-------- ОТРЫВОК

Словом, связь морали и права является самостоятельной и принципиально открытой исследовательской проблемой: она самостоятельна, ибо не может получить разрешения в узких дисциплинарных рамках только этики или только правоведения, а требует более широкого и системного взгляда на жизнь человека и общества; она открыта, ибо, поскольку речь идет об аспектах живой практики общественного развития, открытым, развивающимся, постоянно обновляющимся является сам предмет, включая и различные взгляда на него.
Возьмем для примера такой злободневный вопрос, как внесение изменений и дополнений в Конституцию, под знаком которых прошли публичные обсуждения с споры в нашей стране в течение текущего (2020-го) года. В фокусе общественных страстей и споров, помимо поправок, касающихся устройства и распределения полномочий властных институтов, которые задают законодательный каркас, своего рода архитектонику государственного механизма и всегда вызывают всеобщий интерес, оказались также сугубо мировоззренческие вопросы самосознания человека, его отношения к Богу, национальным традициям, исторической памяти. Совершенно очевидно, что этот мировоззренческий крен в Конституции явился реакцией на ценностные изменения в стране и мире, на новые моральные представления относительно прав и обязанностей человека и гражданина (стал в чем-то их выражением и продолжением, а в чем-то противостоянием, преградой). Не касаюсь сейчас непосредственно самих конкретных идеологически направленных моментов этих поправок, хочу только отметить, что их в принципе невозможно понять вне более широкого исторического и нравственного контекста.

----------------
-------- ИСХОДНЫЕ ДАННЫЕ

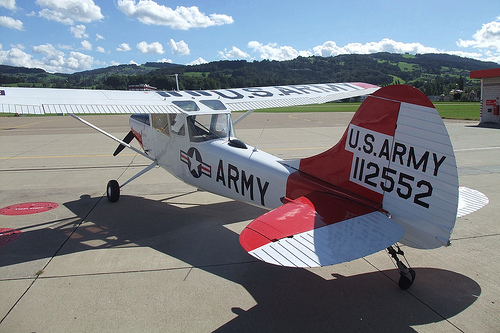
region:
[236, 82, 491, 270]
Tail section of the aircraft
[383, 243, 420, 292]
Tail wheel of the aircraft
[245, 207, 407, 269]
Elevator panel of the aircraft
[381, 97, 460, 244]
Rudder panel of the aircraft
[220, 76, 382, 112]
right wing of the aircraft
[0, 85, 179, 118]
Left wing of the aircraft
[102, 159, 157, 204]
Left main landing gear of the aircraft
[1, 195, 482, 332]
Shadow of the aircraft on the ground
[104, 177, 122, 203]
Left wheel of the main landing gear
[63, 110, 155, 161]
Wing support strut of the aircraft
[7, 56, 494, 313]
white plan with red accents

----------------

# РАБОЧЕЕ ЗАДАНИЕ
Продублируйте без изменений фрагмент отрывка о связи морали и права, начиная с места, где стоят слова «Словом, связь морали», и остановитесь после слов «взгляда на него.».

# РЕЗУЛЬТАТ ВЫПОЛНЕНИЯ
Словом, связь морали и права является самостоятельной и принципиально открытой исследовательской проблемой: она самостоятельна, ибо не может получить разрешения в узких дисциплинарных рамках только этики или только правоведения, а требует более широкого и системного взгляда на жизнь человека и общества; она открыта, ибо, поскольку речь идет об аспектах живой практики общественного развития, открытым, развивающимся, постоянно обновляющимся является сам предмет, включая и различные взгляда на него.